BZR1 coordinates multiple pathways to promote axillary bud outgrowth in model M. truncatula and forage yield in alfalfa

Brassinosteroids (BRs) regulate plant architecture through the transcription factor BZR1, yet the molecular mechanisms underlying its role in axillary bud (AB) outgrowth and branching remain poorly characterized in M. truncatula. Here, we investigated the function of MtBZR1 using a null mutant (mtbzr1) through integrated phenotypic, transcriptomic, and hormonal analyses. Phenotypic comparisons revealed that the mtbzr1 mutant exhibited a 22.9 % reduction in primary branches, shorter ABs, and significantly lower biomass accumulation than the wild type (WT). Treatment with 24-epibrassinolide (EBR) promoted AB elongation in isolated stem segments of WT, whereas this response was severely attenuated in mtbzr1, confirming the essential role of MtBZR1 in BR-mediated AB outgrowth.
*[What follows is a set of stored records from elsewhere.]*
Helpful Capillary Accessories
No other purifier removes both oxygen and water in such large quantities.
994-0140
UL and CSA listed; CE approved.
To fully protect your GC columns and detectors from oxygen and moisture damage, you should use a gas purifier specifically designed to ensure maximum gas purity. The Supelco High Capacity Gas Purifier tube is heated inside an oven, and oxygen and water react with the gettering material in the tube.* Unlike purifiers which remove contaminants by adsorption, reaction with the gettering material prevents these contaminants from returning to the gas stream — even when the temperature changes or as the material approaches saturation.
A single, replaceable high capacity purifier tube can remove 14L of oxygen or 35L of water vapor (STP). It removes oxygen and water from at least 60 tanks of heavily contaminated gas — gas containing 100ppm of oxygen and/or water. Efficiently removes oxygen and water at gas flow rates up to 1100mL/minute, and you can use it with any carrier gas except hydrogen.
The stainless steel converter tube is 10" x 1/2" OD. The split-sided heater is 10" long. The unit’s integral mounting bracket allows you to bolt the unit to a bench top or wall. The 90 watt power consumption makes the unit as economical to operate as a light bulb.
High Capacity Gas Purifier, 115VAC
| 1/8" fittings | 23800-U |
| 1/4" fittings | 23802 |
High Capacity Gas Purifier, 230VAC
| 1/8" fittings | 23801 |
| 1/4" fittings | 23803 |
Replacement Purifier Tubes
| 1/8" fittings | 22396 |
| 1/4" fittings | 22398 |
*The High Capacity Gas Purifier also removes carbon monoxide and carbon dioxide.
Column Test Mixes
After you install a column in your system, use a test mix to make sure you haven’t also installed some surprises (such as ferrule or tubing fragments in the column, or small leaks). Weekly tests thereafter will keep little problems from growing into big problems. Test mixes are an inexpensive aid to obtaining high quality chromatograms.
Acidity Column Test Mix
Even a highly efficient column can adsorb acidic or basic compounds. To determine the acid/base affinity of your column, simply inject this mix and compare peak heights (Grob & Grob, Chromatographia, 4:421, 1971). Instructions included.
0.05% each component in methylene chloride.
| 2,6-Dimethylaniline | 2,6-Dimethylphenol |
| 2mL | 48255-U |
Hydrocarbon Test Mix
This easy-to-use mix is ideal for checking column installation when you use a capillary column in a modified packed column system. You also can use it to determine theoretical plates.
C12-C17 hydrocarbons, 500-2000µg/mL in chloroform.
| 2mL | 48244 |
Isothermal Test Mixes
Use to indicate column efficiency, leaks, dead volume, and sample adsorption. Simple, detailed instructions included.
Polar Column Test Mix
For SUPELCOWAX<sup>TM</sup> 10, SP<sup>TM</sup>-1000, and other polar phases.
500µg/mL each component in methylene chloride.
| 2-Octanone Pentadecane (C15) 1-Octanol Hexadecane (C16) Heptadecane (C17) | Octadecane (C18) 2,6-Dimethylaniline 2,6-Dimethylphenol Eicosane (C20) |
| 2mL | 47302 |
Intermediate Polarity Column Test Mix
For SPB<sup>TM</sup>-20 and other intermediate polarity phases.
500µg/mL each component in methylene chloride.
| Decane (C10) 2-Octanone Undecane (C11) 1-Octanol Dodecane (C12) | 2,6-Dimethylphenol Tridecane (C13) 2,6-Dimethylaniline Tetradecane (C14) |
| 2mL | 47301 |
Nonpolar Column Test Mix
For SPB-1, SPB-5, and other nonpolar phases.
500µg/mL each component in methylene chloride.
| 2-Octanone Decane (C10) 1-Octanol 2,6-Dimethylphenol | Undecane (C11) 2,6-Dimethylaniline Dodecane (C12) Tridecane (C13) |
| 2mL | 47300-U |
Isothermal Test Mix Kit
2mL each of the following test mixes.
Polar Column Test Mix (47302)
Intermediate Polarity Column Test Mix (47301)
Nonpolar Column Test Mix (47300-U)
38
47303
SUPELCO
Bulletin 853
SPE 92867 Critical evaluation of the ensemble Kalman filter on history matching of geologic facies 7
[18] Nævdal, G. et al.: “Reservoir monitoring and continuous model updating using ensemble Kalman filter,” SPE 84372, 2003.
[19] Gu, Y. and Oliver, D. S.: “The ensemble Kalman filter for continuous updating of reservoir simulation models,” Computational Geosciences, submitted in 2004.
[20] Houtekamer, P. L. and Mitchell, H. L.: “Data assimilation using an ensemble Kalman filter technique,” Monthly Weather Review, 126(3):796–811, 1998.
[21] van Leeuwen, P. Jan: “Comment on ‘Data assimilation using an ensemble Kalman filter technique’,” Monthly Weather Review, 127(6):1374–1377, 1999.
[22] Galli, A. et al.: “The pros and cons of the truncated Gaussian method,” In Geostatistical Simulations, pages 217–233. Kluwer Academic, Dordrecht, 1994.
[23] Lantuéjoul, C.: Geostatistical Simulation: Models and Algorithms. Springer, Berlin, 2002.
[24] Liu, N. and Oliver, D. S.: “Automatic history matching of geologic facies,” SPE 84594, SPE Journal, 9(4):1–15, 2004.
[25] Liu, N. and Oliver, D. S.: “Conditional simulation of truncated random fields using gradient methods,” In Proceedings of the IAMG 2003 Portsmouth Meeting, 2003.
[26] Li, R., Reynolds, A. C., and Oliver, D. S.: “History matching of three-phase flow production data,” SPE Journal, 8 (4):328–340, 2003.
Transcriptomic profiling identified 27,624 differentially expressed genes (DEGs) in the ABs of mtbzr1 compared to WT, with pronounced suppression of photosynthesis-related genes and cell cycle regulators. Hormone pathway analysis revealed transcriptional repression of auxin biosynthesis genes, coupled with elevated expression of strigolactone (SL) and abscisic acid (ABA) biosynthetic/signaling components. Quantification of endogenous hormones confirmed reduced indole-3-acetic acid (IAA) and elevated ABA levels in the ABs of mtbzr1. Overexpression of the homologous gene MsBZR1 (74.0 % protein identity to MtBZR1) in alfalfa (Medicago sativa L.) resulted in a 43.1–59.8 % increase in branching, consequently improving biomass, highlighting its yield promotion potential in forage crop. Collectively, these findings delineate the MtBZR1-mediated regulatory network controlling AB development in M. truncatula and provide strategic genetic targets for forage productivity enhancement.